Subjects include What is a Watershed? How It Works, Natural Changes Within, Habitat Loss, Alien Species, Restoration/Enhancement, Sustainable Natural Resources, and Stewardship. Forest, stream, estuary, and salmon are Siuslaw Watershed focal points. Natural resources knowledge and skills are acquired in tree identification and riparian planting, invasive plant identification and removal, fish identification and life cycles, water quality testing, hatchery operations, sustainable economic resources, and recreational uses of the watershed.
Siuslaw Stream Teams is a locally developed program of sequential watershed studies with educational materials, speakers, and 20+ field trips for 330 Siuslaw Elementary 3rd, 4th, and 5th graders. Partners are Siuslaw Watershed governmental agencies and volunteers.

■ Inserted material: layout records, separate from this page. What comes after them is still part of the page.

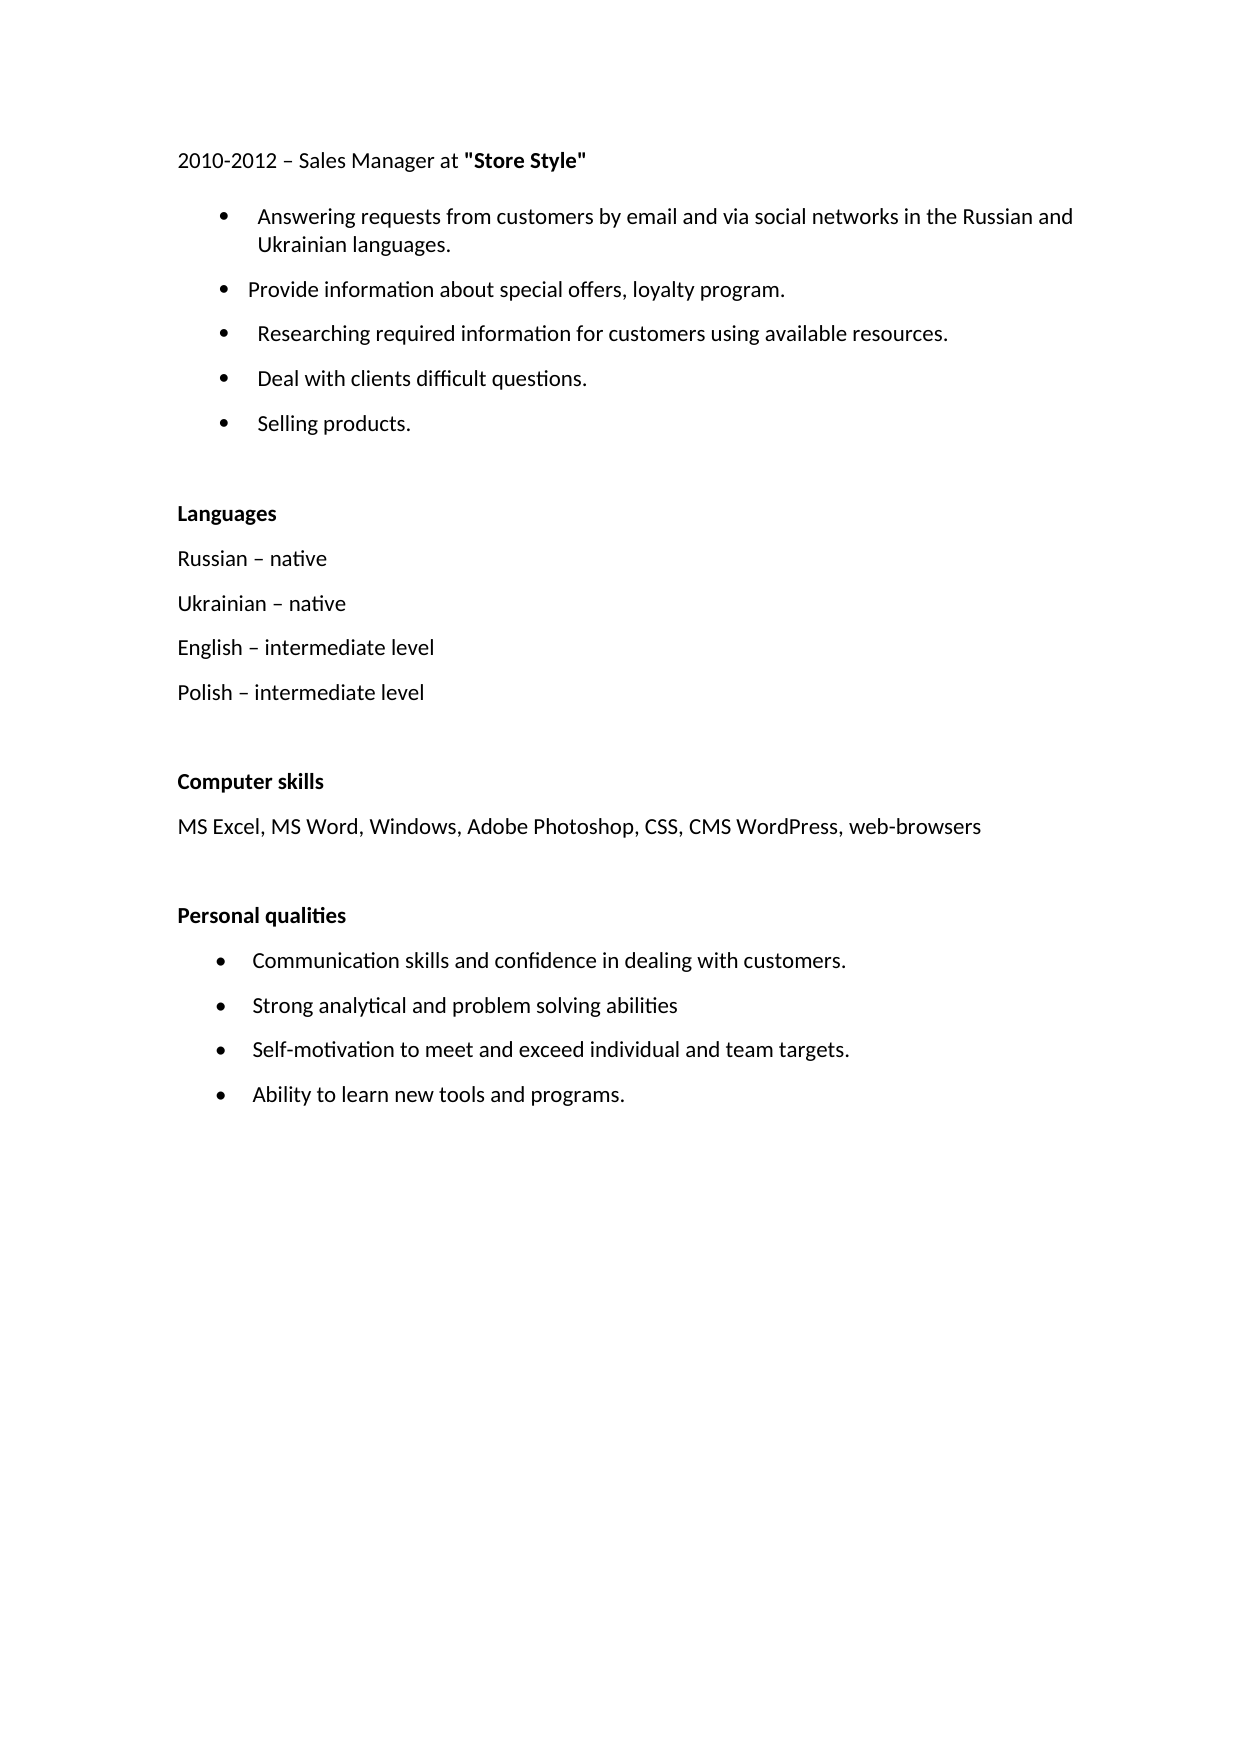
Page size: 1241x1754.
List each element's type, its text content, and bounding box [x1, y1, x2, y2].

list Ability to learn new tools and programs. [215, 1080, 1152, 1108]
list Provide information about special offers, loyalty program. [220, 275, 1152, 303]
text English – intermediate level [177, 633, 1152, 661]
text Languages [177, 499, 1152, 527]
text MS Excel, MS Word, Windows, Adobe Photoshop, CSS, CMS WordPress, web-browsers [177, 812, 1152, 840]
list Communication skills and confidence in dealing with customers. [215, 946, 1152, 974]
text Ukrainian – native [177, 589, 1152, 617]
text 2010-2012 – Sales Manager at "Store Style" [177, 146, 1152, 174]
list Strong analytical and problem solving abilities [215, 991, 1152, 1019]
list Answering requests from customers by email and via social networks in the Russian and Ukrainian languages. [220, 202, 1152, 258]
list Selling products. [220, 409, 1152, 437]
text Personal qualities [177, 902, 1152, 929]
text Computer skills [177, 767, 1152, 796]
list Deal with clients difficult questions. [220, 364, 1152, 392]
text Polish – intermediate level [177, 678, 1152, 706]
text Russian – native [177, 544, 1152, 572]
list Self-motivation to meet and exceed individual and team targets. [215, 1036, 1152, 1064]
list Researching required information for customers using available resources. [220, 319, 1152, 348]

Through this program, students learn how the activities of those involved in watershed protection and restoration (including themselves) can change the future. Field trips will provide significant outdoor experiences for many of today's youth who no longer "get outside". Class sets of books on subjects relevant to the experiences of the field trips will increase student motivation to read and comprehend, and value reading.

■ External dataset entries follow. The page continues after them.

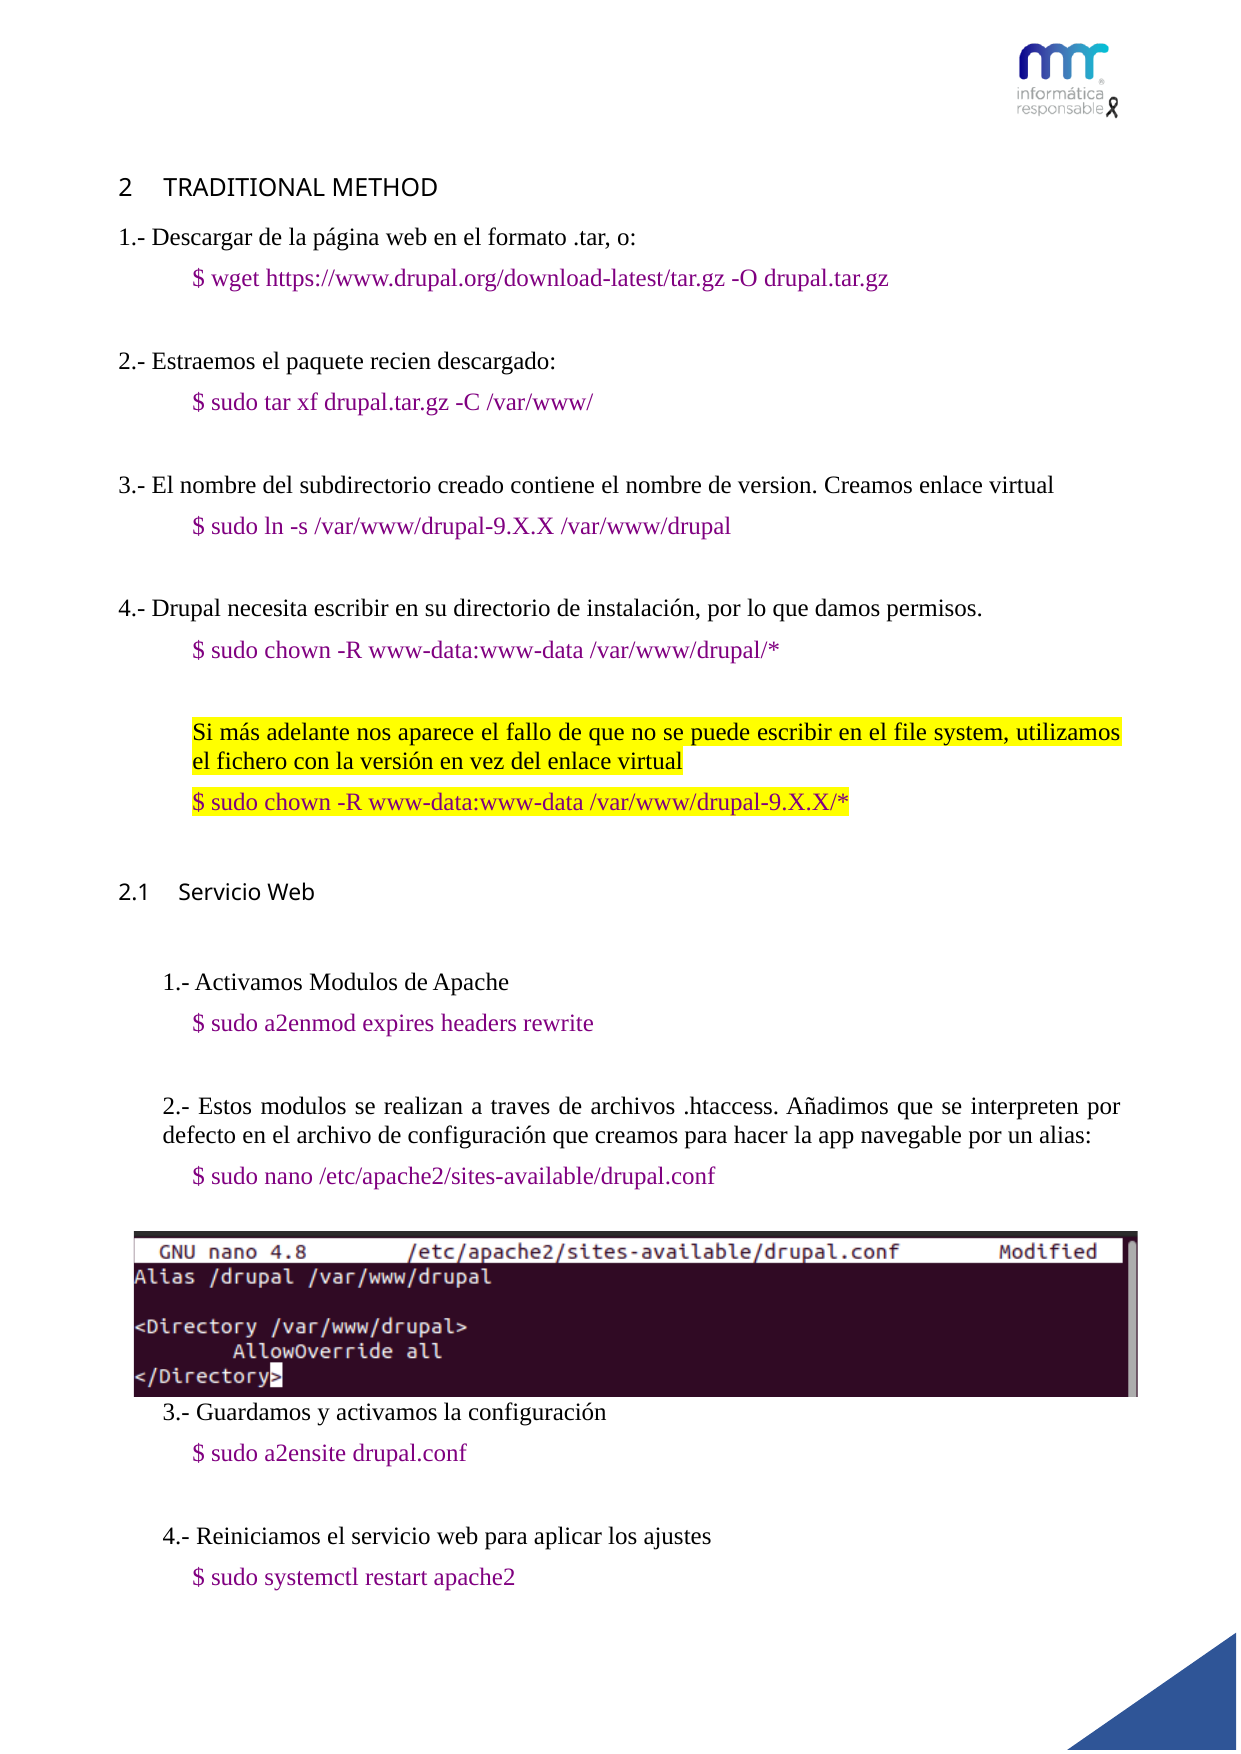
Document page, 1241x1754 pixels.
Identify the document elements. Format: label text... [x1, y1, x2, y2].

text 4.- Reiniciamos el servicio web para aplicar los ajustes [162, 1521, 1122, 1549]
text 2.- Estos modulos se realizan a traves de archivos .htaccess. Añadimos que se interpreten por defecto en el archivo de configuración que creamos para hacer la app navegable por un alias: [162, 1091, 1122, 1148]
text $ sudo a2ensite drupal.conf [192, 1438, 1122, 1467]
subtitle Servicio Web [118, 876, 1122, 907]
text Si más adelante nos aparece el fallo de que no se puede escribir en el file system, utilizamos el fichero con la versión en vez del enlace virtual [192, 717, 1122, 775]
text 2.- Estraemos el paquete recien descargado: [118, 346, 1122, 375]
text $ sudo systemctl restart apache2 [192, 1562, 1122, 1591]
text $ sudo chown -R www-data:www-data /var/www/drupal-9.X.X/* [192, 787, 1122, 816]
text $ sudo tar xf drupal.tar.gz -C /var/www/ [192, 387, 1122, 416]
text 1.- Activamos Modulos de Apache [162, 967, 1122, 996]
text 3.- El nombre del subdirectorio creado contiene el nombre de version. Creamos enlace virtual [118, 470, 1122, 498]
text $ sudo chown -R www-data:www-data /var/www/drupal/* [192, 635, 1122, 663]
text $ sudo nano /etc/apache2/sites-available/drupal.conf [192, 1161, 1122, 1190]
subtitle Traditional Method [118, 169, 1122, 203]
text 1.- Descargar de la página web en el formato .tar, o: [118, 222, 1122, 251]
text $ sudo ln -s /var/www/drupal-9.X.X /var/www/drupal [192, 511, 1122, 540]
text 4.- Drupal necesita escribir en su directorio de instalación, por lo que damos permisos. [118, 593, 1122, 622]
text 3.- Guardamos y activamos la configuración [162, 1397, 1122, 1426]
text $ sudo a2enmod expires headers rewrite [192, 1008, 1122, 1037]
text $ wget https://www.drupal.org/download-latest/tar.gz -O drupal.tar.gz [192, 263, 1122, 292]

Students and teachers, grades 3-5 and 7 are the primary audiences. These participants will benefit from early awareness of the wealth of natural resources in their home watershed. They will be motivated by the relevance to their lives of the subject matter. It will be science that is both meaningful and comprehensible. Their families, and through media coverage and other outreach, the residents of the Siuslaw Watershed, will be informed and influenced about maintaining healthy watersheds. The Stream Team’s history has repeatedly demonstrated the positive impacts of this kind of program --- youth are highly motivated by the relevant topics, excited about field trips that incorporate tangible restoration activities, exceptionally well-behaved, and academically productive with follow-up assignments. Families appreciate and learn from their students’ enthusiasm, and many parents/guardians are present on one or more trips. This project is aligned with the State Department of Education’s science standards, with multiple Federal and State government agencies’ mandates to support environmental education efforts, with the “No Child Left Inside” movement’s stated goals and legislative efforts, with STEP’s fundamental goal of youth education/involvement, and with the mission statement of the Siuslaw Watershed Council.

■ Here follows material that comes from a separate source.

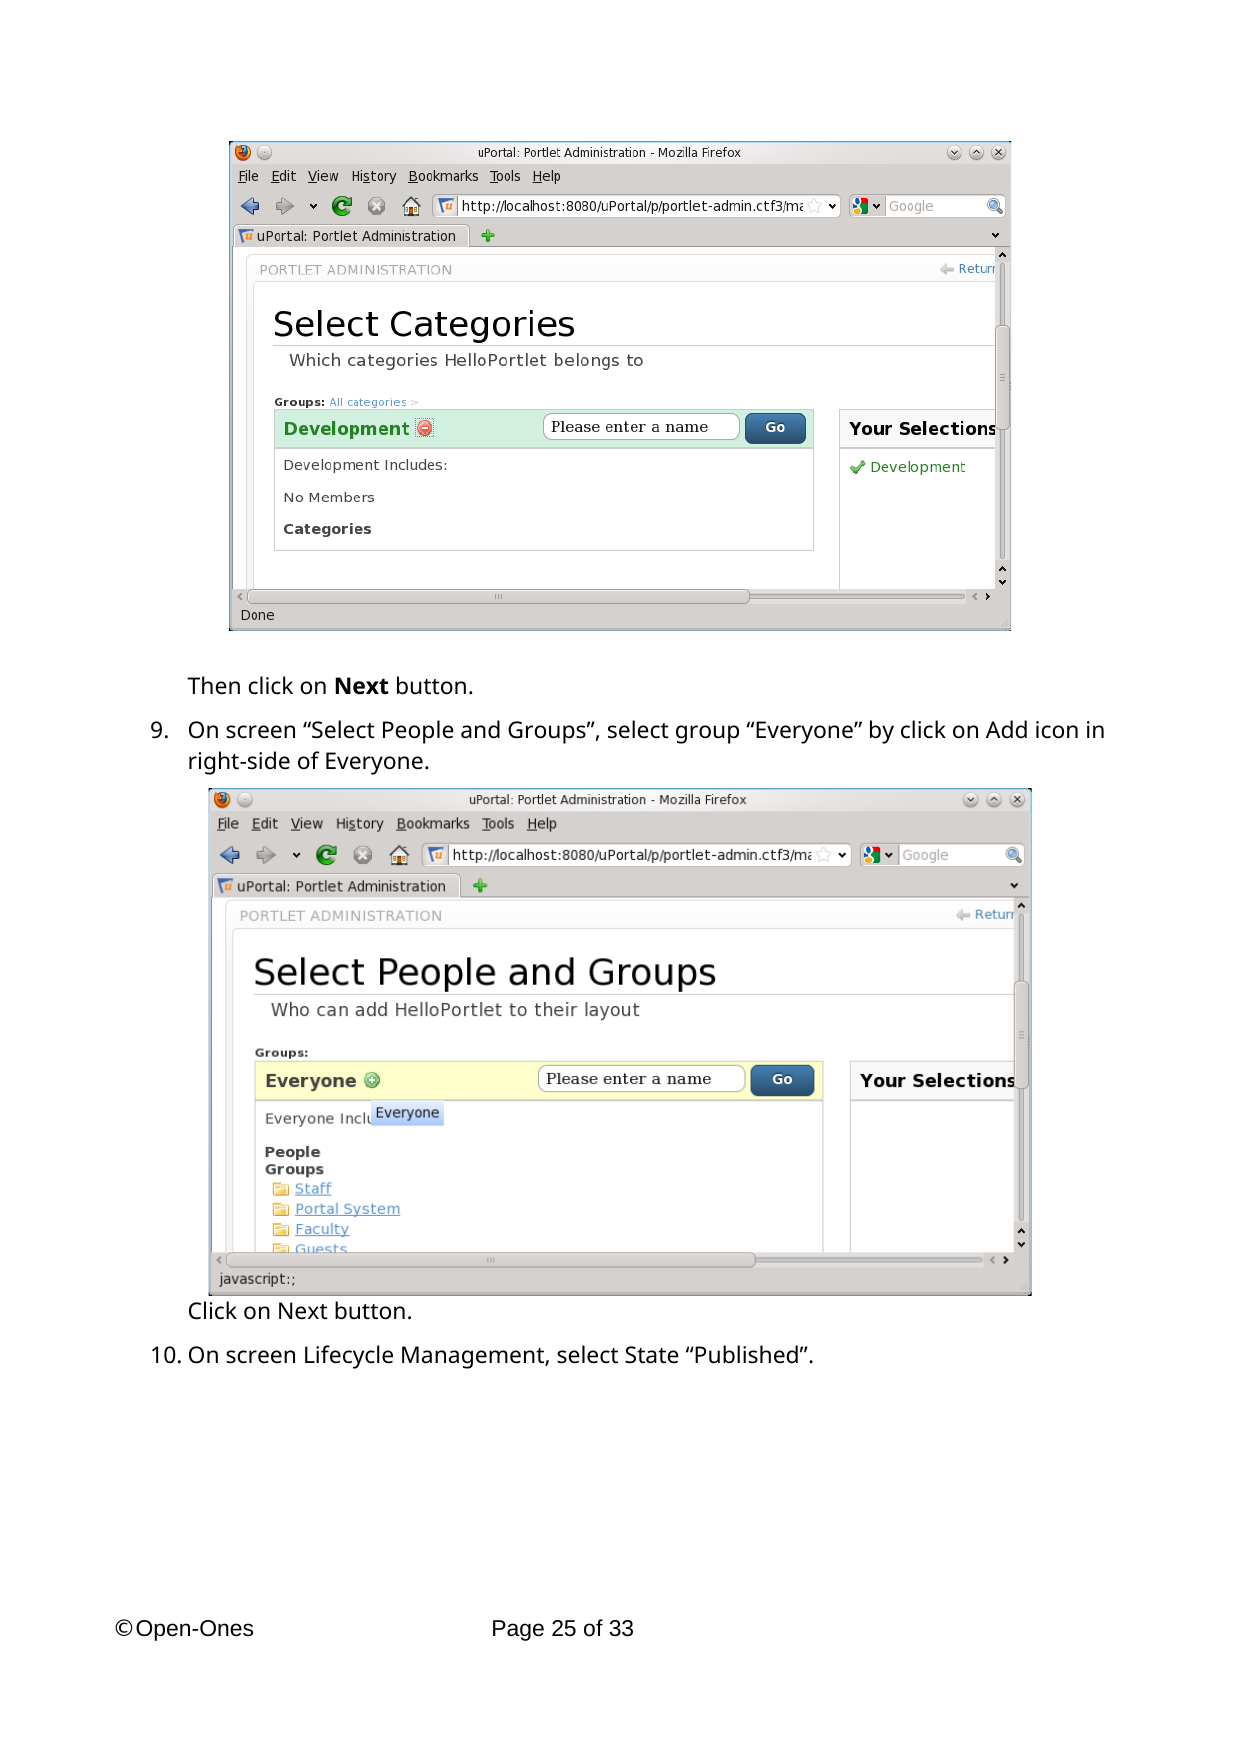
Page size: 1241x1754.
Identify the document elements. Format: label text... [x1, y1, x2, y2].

This project has been funded primarily by grants from the Oregon Watershed Enhancement Board. The program also receives financial support from Florence Rotary, Florence Kiwanis, Ladies of the Elk, PTA, Florence STEP, Western Lane Community Foundation, and local merchants. No school district funds are spent on transportation or equipment. Thousands of hours are contributed by agencies and volunteers.
When our youth become aware, knowledgeable, and experienced early and repeatedly, they respond with enthusiasm, do meaningful work, create long-lasting memories, and develop stewardship. Education is watershed restoration.